Jules Émile Planchon | ||||
---|---|---|---|---|
Geboren | Ganges, 21 maart 1823 | |||
Overleden | Montpellier, 1 april 1888 | |||
Standaardafkorting | Planch. | |||
Toelichting | ||||
De bovenaangeduide standaardaanduiding, conform de database bij IPNI, kan gebruikt worden om Jules Émile Planchon aan te duiden bij het citeren van een botanische naam. In de Index Kewensis is een lijst te vinden van door deze persoon (mede) gepubliceerde namen.
| ||||
|
Jules Émile Planchon (Ganges, 21 maart 1823 – Montpellier, 1 april 1888) was een Frans botanicus en hoogleraar in de farmacie aan de Universiteit van Montpellier.
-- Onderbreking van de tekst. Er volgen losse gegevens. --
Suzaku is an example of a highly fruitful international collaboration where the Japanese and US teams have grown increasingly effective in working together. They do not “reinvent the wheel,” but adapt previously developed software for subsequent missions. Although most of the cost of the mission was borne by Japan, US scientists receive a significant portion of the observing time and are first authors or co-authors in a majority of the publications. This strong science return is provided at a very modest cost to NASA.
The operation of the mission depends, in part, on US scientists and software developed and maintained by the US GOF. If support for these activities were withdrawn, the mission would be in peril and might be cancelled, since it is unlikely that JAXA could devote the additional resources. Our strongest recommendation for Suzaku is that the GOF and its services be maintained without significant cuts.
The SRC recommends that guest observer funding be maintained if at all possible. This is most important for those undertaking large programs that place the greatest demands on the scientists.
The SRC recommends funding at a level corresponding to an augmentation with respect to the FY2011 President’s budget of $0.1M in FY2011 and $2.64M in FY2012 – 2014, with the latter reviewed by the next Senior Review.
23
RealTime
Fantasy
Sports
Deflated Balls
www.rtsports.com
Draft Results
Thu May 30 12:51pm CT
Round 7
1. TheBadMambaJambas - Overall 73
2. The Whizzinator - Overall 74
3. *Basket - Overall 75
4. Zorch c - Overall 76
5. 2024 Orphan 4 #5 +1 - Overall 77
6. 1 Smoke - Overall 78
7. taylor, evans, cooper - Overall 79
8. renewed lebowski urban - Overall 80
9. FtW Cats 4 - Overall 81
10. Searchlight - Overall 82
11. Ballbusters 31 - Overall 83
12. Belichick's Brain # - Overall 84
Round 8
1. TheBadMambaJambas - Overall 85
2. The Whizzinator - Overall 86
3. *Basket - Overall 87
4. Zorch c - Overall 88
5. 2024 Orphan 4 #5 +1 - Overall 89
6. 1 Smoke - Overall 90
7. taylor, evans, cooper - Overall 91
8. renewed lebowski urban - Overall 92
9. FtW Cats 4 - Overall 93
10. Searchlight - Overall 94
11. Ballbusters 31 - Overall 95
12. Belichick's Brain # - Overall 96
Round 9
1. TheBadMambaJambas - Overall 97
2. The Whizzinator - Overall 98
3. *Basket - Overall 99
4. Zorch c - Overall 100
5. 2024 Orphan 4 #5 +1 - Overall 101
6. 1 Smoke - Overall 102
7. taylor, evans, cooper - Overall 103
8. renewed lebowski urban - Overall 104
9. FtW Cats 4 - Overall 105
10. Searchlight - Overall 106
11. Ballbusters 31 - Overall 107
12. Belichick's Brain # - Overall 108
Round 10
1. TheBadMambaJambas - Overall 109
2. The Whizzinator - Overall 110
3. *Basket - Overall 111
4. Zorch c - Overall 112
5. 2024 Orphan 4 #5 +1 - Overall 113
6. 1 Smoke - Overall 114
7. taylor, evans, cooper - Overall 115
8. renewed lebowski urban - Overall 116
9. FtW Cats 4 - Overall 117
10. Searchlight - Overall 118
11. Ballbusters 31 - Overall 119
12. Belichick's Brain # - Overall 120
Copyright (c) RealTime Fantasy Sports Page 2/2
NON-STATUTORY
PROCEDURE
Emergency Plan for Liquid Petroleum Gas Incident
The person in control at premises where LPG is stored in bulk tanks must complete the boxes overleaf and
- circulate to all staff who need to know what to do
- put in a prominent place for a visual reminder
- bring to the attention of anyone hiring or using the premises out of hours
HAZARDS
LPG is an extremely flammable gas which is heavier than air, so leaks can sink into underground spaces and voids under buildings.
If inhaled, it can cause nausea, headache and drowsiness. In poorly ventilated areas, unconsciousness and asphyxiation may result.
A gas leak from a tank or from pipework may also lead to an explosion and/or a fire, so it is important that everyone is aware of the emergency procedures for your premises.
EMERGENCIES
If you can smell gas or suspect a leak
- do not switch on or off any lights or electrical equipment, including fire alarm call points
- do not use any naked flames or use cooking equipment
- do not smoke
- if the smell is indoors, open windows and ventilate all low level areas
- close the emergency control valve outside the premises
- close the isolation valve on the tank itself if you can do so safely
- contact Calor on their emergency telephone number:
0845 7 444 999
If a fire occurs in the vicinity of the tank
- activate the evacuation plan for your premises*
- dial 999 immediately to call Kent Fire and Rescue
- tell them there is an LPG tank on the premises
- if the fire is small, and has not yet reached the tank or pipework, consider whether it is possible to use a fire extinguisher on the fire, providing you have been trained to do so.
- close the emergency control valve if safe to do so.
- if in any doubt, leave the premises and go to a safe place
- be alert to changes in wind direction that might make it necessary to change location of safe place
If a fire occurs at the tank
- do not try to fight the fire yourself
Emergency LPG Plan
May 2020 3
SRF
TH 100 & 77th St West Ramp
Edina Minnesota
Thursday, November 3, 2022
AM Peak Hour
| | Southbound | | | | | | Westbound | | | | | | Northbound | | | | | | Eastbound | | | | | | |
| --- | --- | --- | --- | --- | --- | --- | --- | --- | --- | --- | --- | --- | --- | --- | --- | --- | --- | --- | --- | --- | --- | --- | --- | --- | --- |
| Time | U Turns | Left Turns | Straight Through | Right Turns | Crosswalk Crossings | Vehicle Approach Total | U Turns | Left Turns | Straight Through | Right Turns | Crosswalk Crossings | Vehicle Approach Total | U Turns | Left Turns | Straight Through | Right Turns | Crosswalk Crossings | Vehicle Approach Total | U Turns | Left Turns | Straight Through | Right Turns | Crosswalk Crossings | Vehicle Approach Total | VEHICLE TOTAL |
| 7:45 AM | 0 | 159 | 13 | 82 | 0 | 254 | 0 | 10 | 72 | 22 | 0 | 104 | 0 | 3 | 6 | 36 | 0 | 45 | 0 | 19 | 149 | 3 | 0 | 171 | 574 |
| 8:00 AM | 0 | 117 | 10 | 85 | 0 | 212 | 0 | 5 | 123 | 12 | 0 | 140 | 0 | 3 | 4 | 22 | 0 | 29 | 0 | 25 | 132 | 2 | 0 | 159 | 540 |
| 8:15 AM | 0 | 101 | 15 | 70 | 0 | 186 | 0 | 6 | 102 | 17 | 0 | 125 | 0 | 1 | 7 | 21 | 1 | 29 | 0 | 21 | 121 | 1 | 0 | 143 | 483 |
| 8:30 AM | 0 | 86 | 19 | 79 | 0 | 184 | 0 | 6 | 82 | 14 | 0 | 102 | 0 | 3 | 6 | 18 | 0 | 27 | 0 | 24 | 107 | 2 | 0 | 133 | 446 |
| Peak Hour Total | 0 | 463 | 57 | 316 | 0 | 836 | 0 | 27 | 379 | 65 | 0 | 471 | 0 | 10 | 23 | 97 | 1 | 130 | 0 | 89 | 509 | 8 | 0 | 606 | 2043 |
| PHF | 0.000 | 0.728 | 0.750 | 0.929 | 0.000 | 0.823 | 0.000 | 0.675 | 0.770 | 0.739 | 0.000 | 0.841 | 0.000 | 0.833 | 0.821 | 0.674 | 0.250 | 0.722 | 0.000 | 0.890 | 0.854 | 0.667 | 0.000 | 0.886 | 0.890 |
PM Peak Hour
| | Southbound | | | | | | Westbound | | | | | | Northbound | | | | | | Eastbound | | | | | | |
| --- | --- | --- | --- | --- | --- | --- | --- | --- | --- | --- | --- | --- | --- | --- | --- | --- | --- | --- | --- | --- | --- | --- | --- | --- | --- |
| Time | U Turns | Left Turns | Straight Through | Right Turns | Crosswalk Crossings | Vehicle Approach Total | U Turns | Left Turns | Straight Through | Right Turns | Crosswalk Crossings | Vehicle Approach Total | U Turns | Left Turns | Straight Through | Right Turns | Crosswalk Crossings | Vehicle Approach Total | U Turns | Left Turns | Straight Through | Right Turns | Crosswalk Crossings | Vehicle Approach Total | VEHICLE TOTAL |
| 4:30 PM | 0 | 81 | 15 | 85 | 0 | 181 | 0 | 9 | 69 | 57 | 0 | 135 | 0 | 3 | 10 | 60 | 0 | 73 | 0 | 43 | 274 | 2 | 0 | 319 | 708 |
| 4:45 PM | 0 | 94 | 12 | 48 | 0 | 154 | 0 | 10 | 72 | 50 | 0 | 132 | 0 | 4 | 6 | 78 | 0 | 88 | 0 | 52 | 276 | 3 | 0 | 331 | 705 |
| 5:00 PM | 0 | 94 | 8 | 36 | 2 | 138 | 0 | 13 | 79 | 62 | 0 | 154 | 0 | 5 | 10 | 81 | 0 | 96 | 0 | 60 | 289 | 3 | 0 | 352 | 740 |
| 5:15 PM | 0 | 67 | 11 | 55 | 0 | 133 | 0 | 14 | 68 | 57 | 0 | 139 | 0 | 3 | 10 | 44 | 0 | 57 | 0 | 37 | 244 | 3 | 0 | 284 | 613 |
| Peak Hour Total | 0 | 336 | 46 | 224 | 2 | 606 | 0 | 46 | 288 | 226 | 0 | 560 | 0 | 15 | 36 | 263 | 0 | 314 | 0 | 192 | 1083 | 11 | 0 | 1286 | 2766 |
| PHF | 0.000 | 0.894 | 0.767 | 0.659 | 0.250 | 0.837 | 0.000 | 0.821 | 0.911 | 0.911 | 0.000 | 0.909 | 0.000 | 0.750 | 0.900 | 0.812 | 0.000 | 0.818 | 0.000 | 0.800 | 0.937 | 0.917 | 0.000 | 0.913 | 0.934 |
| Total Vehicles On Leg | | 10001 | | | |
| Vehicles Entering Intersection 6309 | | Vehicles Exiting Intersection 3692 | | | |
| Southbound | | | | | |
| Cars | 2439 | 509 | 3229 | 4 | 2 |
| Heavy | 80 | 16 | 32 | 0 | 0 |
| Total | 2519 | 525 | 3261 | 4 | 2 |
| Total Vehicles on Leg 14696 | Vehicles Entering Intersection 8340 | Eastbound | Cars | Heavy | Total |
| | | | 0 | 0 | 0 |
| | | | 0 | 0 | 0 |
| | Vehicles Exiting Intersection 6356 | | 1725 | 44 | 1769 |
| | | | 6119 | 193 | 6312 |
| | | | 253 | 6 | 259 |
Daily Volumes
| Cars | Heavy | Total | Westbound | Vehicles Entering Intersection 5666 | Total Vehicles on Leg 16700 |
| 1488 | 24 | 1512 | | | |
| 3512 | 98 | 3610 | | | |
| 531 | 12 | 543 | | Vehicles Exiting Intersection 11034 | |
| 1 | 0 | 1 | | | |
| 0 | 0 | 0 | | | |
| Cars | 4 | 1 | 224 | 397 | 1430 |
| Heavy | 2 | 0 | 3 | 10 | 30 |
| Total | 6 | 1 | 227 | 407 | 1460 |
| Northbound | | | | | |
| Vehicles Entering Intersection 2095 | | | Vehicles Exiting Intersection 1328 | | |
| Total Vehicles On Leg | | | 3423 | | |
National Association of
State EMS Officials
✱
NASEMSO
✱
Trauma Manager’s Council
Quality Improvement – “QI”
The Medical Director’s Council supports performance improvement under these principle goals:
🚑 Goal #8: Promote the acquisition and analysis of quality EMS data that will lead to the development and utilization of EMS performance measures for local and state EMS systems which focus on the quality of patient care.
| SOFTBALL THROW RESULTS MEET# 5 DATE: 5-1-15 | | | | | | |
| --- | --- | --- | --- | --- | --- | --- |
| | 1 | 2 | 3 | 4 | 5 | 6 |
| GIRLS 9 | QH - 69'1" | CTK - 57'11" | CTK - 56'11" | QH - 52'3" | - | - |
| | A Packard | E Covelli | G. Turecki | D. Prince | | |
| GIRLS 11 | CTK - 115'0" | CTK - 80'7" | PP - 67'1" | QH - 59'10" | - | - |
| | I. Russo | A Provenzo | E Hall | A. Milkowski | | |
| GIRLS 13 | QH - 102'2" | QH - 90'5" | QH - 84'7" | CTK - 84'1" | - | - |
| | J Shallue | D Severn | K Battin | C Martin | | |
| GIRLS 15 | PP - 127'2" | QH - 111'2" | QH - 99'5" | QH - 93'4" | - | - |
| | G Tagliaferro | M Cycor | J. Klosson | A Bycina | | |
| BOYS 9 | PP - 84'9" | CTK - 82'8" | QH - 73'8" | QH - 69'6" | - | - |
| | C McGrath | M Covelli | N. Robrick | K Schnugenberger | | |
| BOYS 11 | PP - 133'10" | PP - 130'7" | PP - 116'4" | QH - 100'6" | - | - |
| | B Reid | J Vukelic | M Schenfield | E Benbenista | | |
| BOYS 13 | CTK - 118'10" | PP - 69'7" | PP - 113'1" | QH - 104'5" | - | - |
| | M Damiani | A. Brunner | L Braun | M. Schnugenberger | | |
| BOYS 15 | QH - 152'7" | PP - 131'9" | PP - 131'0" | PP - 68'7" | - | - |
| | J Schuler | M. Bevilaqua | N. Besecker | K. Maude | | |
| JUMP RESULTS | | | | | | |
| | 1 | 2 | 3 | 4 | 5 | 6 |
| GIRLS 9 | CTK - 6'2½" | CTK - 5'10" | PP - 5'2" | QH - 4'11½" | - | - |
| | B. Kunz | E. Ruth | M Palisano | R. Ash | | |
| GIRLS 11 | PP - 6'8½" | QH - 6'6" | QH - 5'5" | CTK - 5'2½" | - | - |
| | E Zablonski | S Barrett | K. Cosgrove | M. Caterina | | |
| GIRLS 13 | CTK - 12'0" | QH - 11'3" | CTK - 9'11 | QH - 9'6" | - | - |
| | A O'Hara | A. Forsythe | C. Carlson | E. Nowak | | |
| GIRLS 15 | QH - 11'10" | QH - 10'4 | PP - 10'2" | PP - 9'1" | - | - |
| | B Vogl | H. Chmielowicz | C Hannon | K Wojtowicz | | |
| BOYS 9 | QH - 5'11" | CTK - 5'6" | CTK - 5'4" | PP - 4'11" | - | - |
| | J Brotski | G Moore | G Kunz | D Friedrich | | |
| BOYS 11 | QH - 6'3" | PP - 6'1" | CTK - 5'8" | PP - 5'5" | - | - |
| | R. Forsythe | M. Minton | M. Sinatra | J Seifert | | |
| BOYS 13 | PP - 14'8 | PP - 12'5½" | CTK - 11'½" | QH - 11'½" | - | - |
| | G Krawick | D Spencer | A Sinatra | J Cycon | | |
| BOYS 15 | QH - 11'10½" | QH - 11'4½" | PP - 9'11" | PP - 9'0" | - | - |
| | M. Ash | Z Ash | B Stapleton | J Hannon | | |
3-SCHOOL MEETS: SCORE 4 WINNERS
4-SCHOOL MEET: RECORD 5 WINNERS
Hij is bekend geworden door zijn werk aan de identificatie van de druifluis (Dactylosphaera vitifoliae (Fitch, 1855); door hem Phylloxera vastatrix genoemd) en de rol die hij speelde bij het redden van de Franse wijngaarden door de invoer in Europa van Amerikaanse Vitis-soorten die resistent tegen de plaag waren.
In 1868 doopte Planchon de druifluis Phylloxera vastatrix. De Franse regering stelde in 1870 ter bestrijding van de druifluis een commissie in, waarvan Louis Pasteur de prominentste voorzitter was. De commissie toetste meer dan 700 voorstellen. In 1873 slaagde Planchon erin met behulp van enkele andere experts te verifiëren dat de druifluis erin geslaagd was vanuit de oostkust van de Verenigde Staten naar Europa te reizen. De wijnbouwer Gaston Bazille, Planchon en de tuinbouwer F. Sahut meenden dat biologische onderdrukking van de druifluis de sleutel tot de oplossing van het probleem was. In de VS waren talrijke wijnstokken resistent geworden tegen de druifluis. Een Franse delegatie bemiddelde in Amerika met behulp van de botanicus Thomas Volney Munson bij het verkrijgen van de vereiste onderstammen. Bazille begon de loten van de Europese wijnstokken (Vitis vinifera) op de resistente Amerikaanse onderstammen te enten. De cyclus van de druifluis werd zo succesvol gestopt. Deze vorm van veredeling was de eerste biologische ongediertebestrijding in de geschiedenis van de druifluis, en de methode wordt nog steeds toegepast.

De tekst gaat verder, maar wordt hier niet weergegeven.